Government data showed U.S. employers cut payrolls for a third straight month last month while the unemployment rate jumped sharply to 5.1 percent from 4.8 percent, which some investors took as increasing the likelihood of more aggressive U.S. interest rate cuts which undermine demand for the dollar.
The drop of 80,000 jobs in the March non-farm payrolls report was the biggest monthly decline in five years as the economy headed into a downturn.
"The market focus of the U.S. employment report in 2008 will increasing turn to the unemployment rate rather than non-farm payrolls itself," said Michael Woolfolk, senior currency strategist at the Bank of New York Mellon in a research note.
"In this respect, today's jump in unemployment to 5.1 percent may well be a harbinger on things to come." The euro was up against the dollar, but still well off March's record peak above $1.59.
The dollar traded lower against the yen , but was still on track for its biggest weekly percentage gain since December 2004 at current prices.
The dollar fell against a basket of six currencies, and eased versus the Swiss francs .
The dollar at first tumbled on the jobs report, but even as it fell, some foreign exchange analysts were suggesting the dollar's downward momentum would be short-lived.
That briefly proved correct with the dollar moving back into positive territory against the yen before resuming its decline.
Investors then returned to their initial negative bets on the U.S. currency.
Has Fed Done Enough?
Overall, investor sentiment has improved in recent sessions, and futures traders are now expecting only a 25 basis point rate cut from the Federal Reserve this month.

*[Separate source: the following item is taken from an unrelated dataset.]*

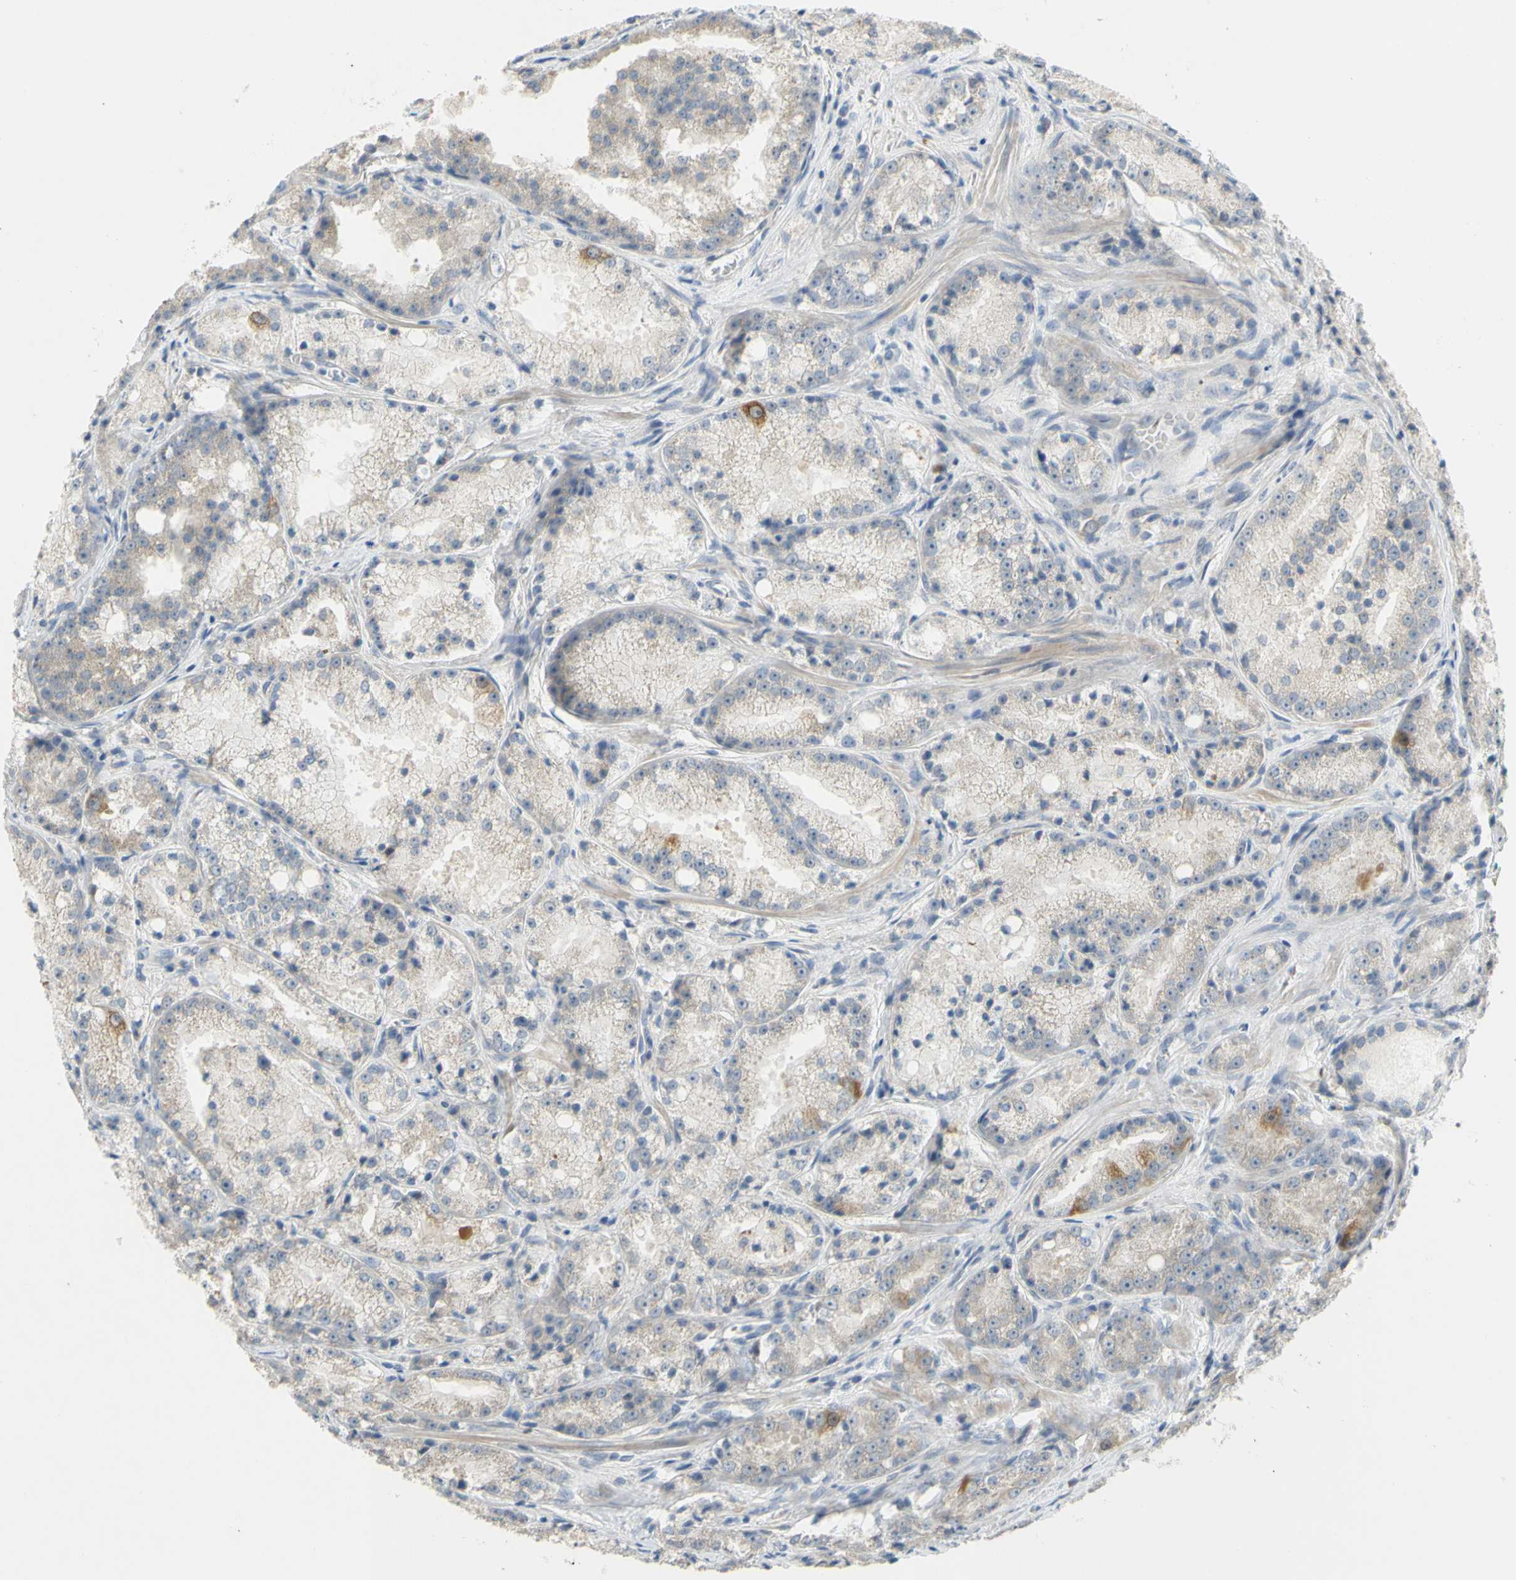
{"staining": {"intensity": "moderate", "quantity": "<25%", "location": "cytoplasmic/membranous"}, "tissue": "prostate cancer", "cell_type": "Tumor cells", "image_type": "cancer", "snomed": [{"axis": "morphology", "description": "Adenocarcinoma, Low grade"}, {"axis": "topography", "description": "Prostate"}], "caption": "The micrograph demonstrates a brown stain indicating the presence of a protein in the cytoplasmic/membranous of tumor cells in prostate cancer. The protein of interest is shown in brown color, while the nuclei are stained blue.", "gene": "CCNB2", "patient": {"sex": "male", "age": 64}}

Late on Thursday, San Francisco Fed President Janet Yellen echoed comments on the economy made by Fed Chairman Ben Bernanke earlier this week, saying the U.S. economy has "all but stalled and could contract" in the first half of 2008.

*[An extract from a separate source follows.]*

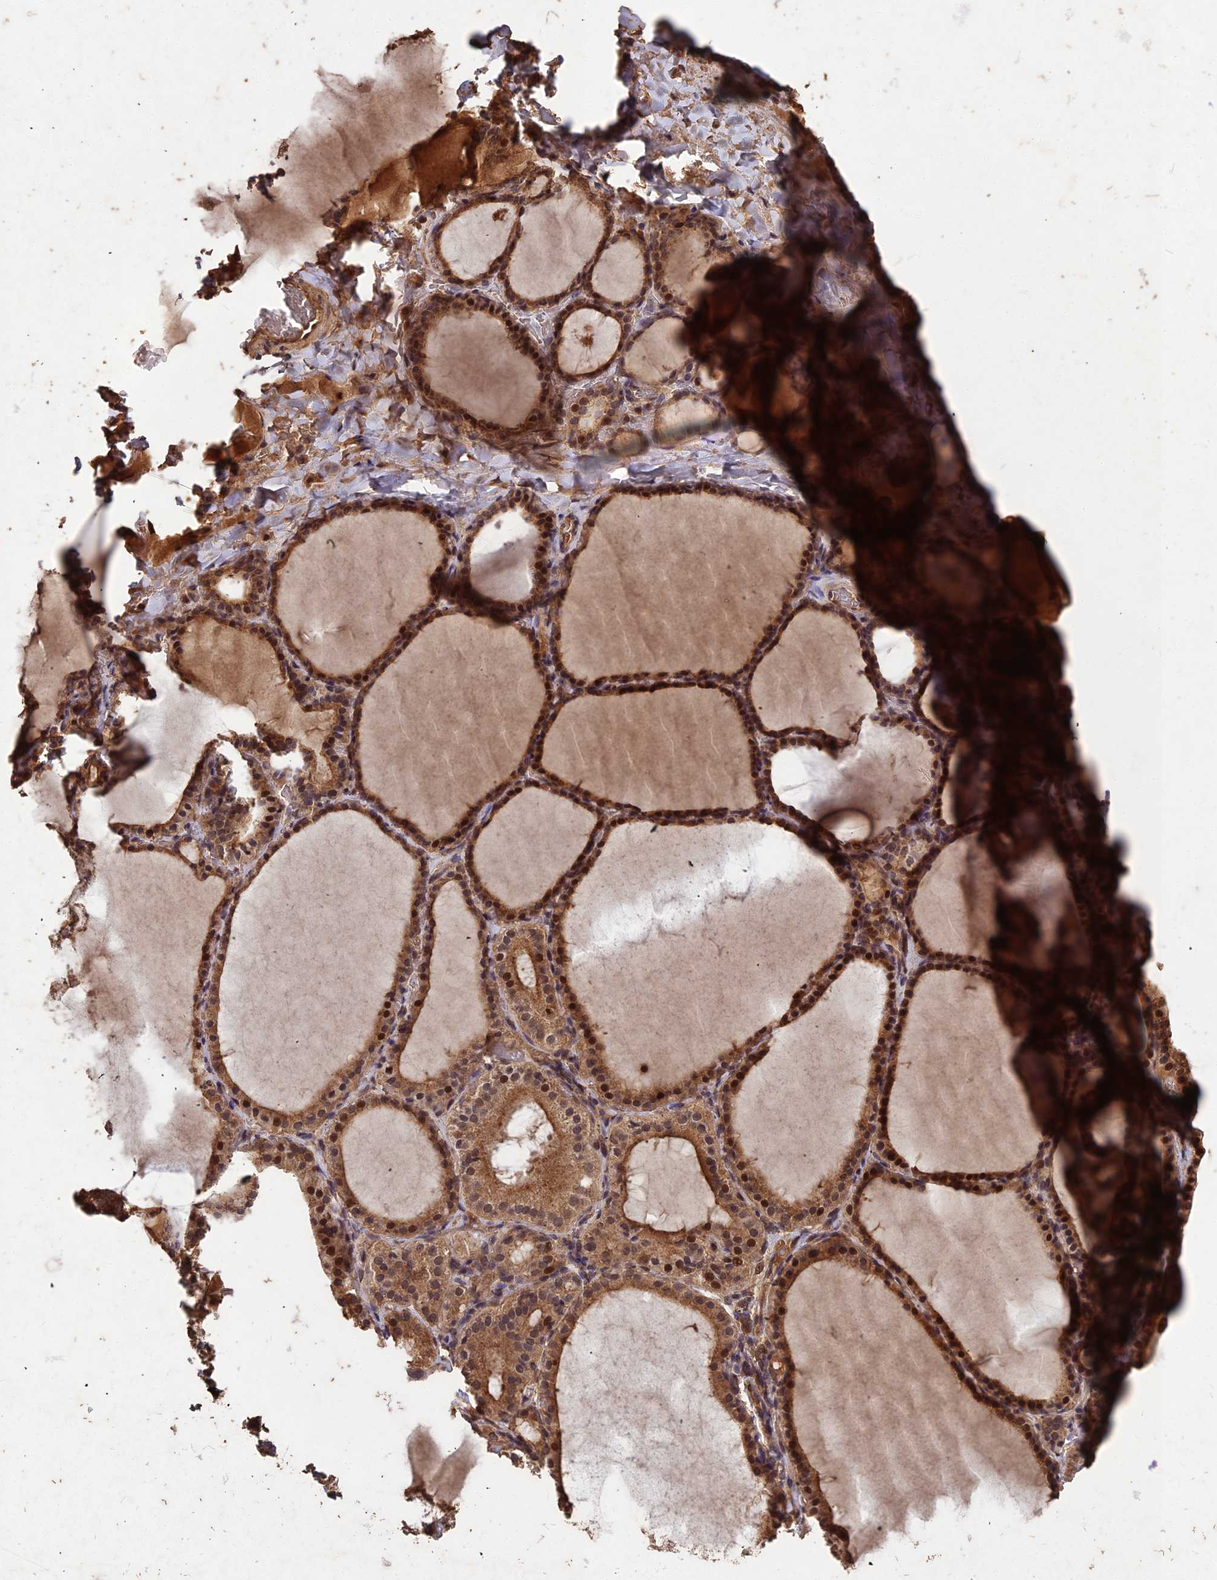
{"staining": {"intensity": "strong", "quantity": ">75%", "location": "cytoplasmic/membranous,nuclear"}, "tissue": "thyroid gland", "cell_type": "Glandular cells", "image_type": "normal", "snomed": [{"axis": "morphology", "description": "Normal tissue, NOS"}, {"axis": "topography", "description": "Thyroid gland"}], "caption": "Protein staining of benign thyroid gland reveals strong cytoplasmic/membranous,nuclear staining in approximately >75% of glandular cells. The protein of interest is shown in brown color, while the nuclei are stained blue.", "gene": "SYMPK", "patient": {"sex": "female", "age": 39}}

The Fed has slashed rates since September by a total of 3 percentage points to 2.25 percent in an effort to battle the credit crisis and shield the economy from an ailing housing sector.
"While the real funds rate is lower now than at comparable periods of labor market deterioration in the past, the current combination of economic weakness and credit market problems point to more easing," said Peter E. Kretzmer, senior economist at Bank of America.

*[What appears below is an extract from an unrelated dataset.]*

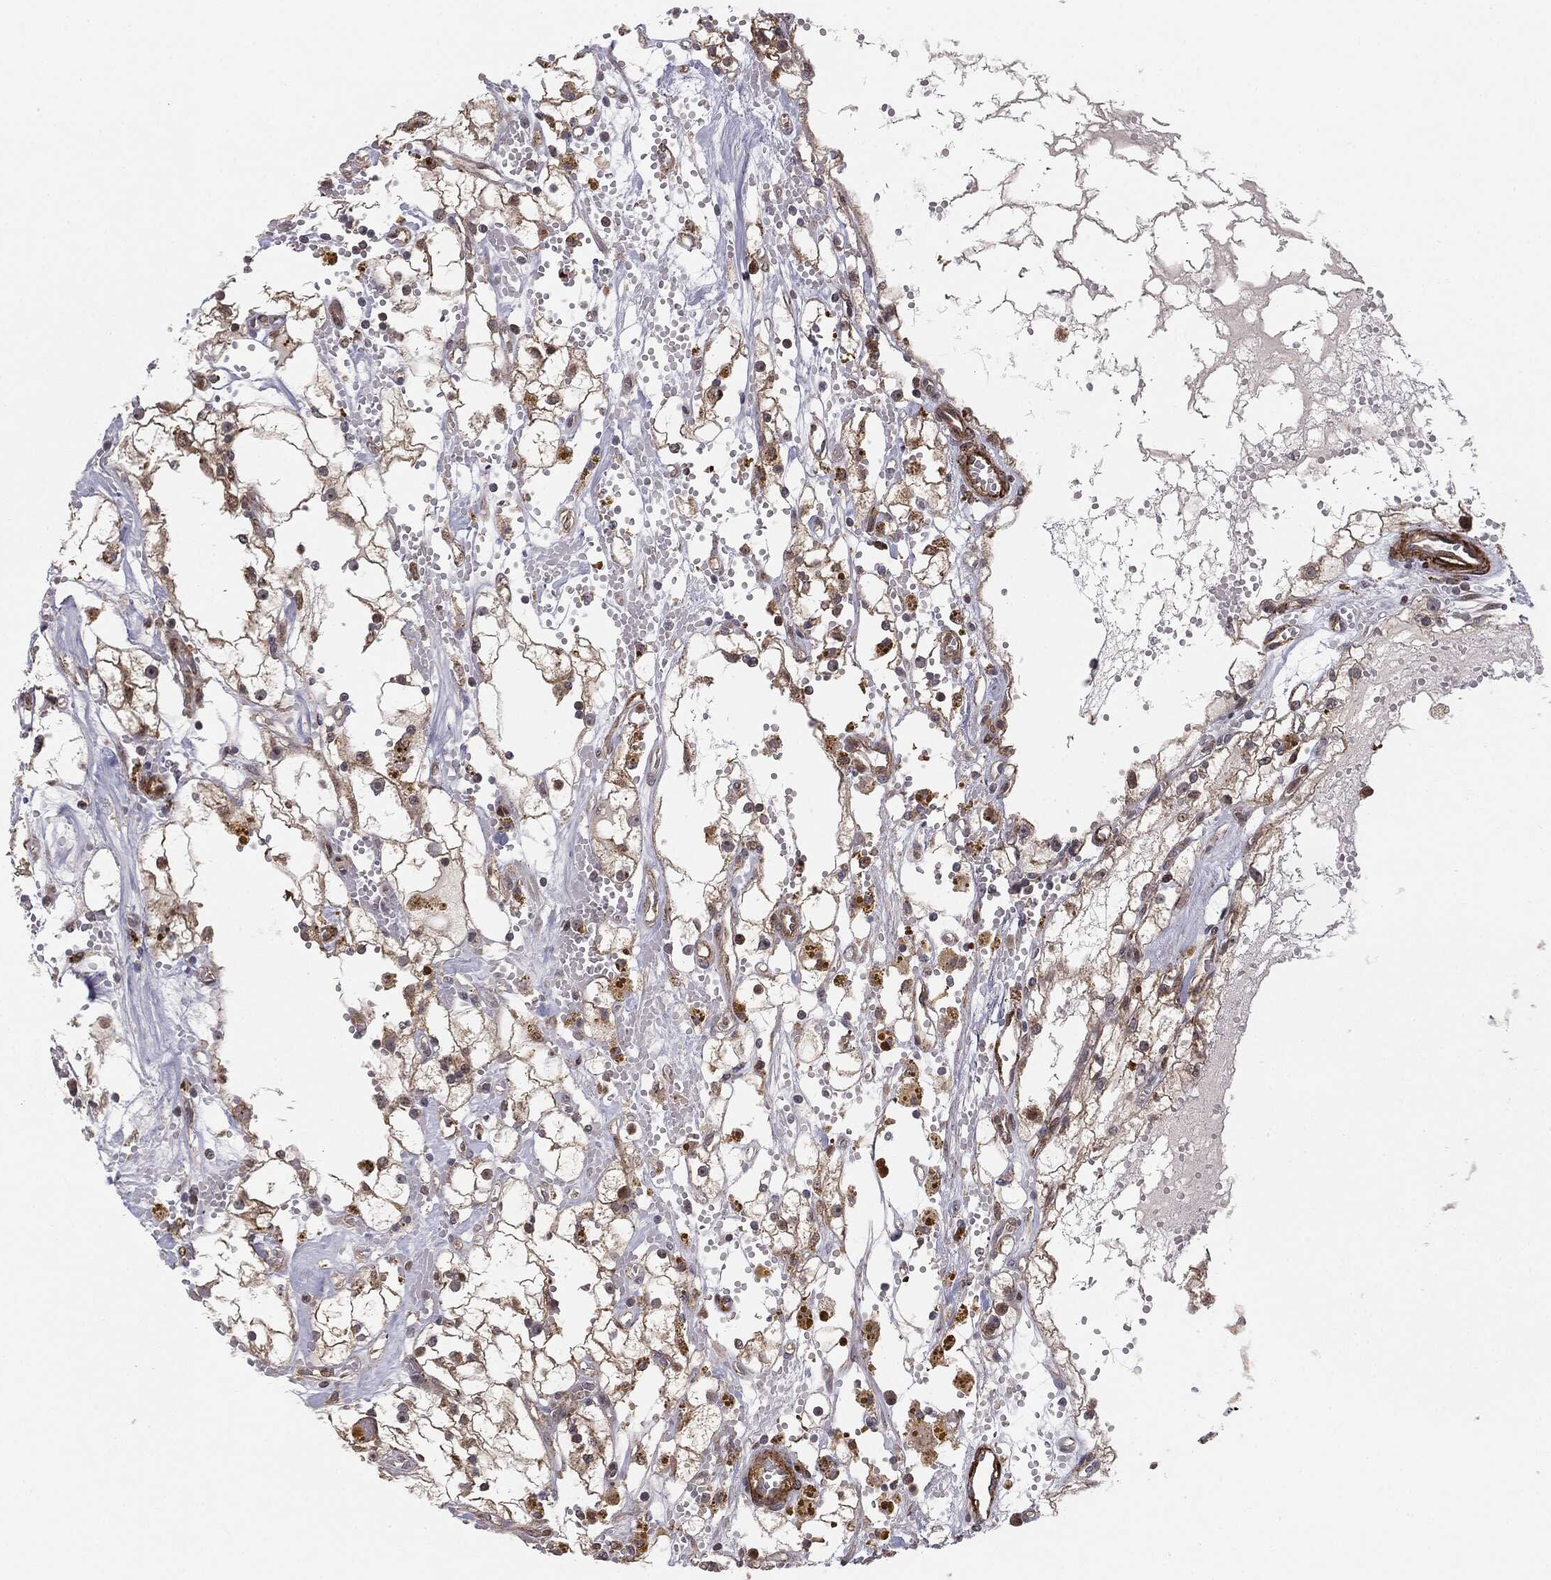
{"staining": {"intensity": "moderate", "quantity": "25%-75%", "location": "cytoplasmic/membranous,nuclear"}, "tissue": "renal cancer", "cell_type": "Tumor cells", "image_type": "cancer", "snomed": [{"axis": "morphology", "description": "Adenocarcinoma, NOS"}, {"axis": "topography", "description": "Kidney"}], "caption": "Renal cancer (adenocarcinoma) was stained to show a protein in brown. There is medium levels of moderate cytoplasmic/membranous and nuclear positivity in approximately 25%-75% of tumor cells. (IHC, brightfield microscopy, high magnification).", "gene": "PTEN", "patient": {"sex": "male", "age": 56}}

Elsewhere, the Australian dollar managed a 0.6 percent gain against its U.S. counterpart despite February retail sales in Australia unexpectedly dipping 0.1 percent from the previous month.
Reserve Bank of Australia Governor Glenn Stevens said on Friday that growth in domestic demand was moderating despite uncomfortably high inflation, suggesting that interest rates had risen enough for now.
In Canada, the dollar was up 0.4 percent against the Canadian dollar after an early government report showed that Canada's unemployment rate rose more than expected, fueling expectations for rate cuts from the Bank of Canada.